**Work to complete:** State only the count of lines in the listing below that hold "Chang".

**Supplied records:**

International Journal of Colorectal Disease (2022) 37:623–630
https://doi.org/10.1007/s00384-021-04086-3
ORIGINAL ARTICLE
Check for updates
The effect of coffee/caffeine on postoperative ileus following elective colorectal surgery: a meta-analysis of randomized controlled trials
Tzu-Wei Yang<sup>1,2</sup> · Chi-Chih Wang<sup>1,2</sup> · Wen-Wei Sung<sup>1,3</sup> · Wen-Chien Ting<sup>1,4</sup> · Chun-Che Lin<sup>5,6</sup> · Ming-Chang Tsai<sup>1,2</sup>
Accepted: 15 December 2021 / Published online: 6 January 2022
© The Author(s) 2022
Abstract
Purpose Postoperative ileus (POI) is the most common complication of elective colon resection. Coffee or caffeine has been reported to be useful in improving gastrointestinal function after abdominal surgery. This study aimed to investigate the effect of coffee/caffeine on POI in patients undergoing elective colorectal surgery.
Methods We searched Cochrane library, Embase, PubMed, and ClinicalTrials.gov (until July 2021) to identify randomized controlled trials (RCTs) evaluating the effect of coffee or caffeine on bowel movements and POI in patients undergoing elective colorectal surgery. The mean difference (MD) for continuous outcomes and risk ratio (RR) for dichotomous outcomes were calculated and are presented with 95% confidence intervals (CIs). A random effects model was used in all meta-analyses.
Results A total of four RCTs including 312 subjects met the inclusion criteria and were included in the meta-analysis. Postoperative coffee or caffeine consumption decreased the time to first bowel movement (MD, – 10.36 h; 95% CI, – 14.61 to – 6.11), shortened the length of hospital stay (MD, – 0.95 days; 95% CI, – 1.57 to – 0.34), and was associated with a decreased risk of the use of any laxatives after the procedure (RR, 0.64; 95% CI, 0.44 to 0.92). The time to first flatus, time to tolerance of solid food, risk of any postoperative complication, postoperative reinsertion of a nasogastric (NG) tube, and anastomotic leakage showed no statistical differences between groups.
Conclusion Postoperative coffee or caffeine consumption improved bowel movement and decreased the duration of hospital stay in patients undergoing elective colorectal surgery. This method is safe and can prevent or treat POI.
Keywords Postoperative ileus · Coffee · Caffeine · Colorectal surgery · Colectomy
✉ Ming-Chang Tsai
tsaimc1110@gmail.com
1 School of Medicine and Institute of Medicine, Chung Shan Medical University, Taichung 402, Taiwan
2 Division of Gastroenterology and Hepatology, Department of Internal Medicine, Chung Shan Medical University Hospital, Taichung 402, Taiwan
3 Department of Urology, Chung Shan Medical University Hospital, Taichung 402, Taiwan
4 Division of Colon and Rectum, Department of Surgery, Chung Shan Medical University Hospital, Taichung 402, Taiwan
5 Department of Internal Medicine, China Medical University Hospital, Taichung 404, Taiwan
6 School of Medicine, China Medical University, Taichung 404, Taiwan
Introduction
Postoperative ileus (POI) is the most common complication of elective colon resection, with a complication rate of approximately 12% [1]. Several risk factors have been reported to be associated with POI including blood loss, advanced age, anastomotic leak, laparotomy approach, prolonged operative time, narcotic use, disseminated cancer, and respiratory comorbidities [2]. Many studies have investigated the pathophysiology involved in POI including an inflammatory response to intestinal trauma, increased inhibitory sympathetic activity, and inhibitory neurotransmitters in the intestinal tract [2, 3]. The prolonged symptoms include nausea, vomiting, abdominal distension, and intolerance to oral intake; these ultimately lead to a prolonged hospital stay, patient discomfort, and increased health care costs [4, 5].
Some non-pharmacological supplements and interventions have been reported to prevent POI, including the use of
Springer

**Response area:** 2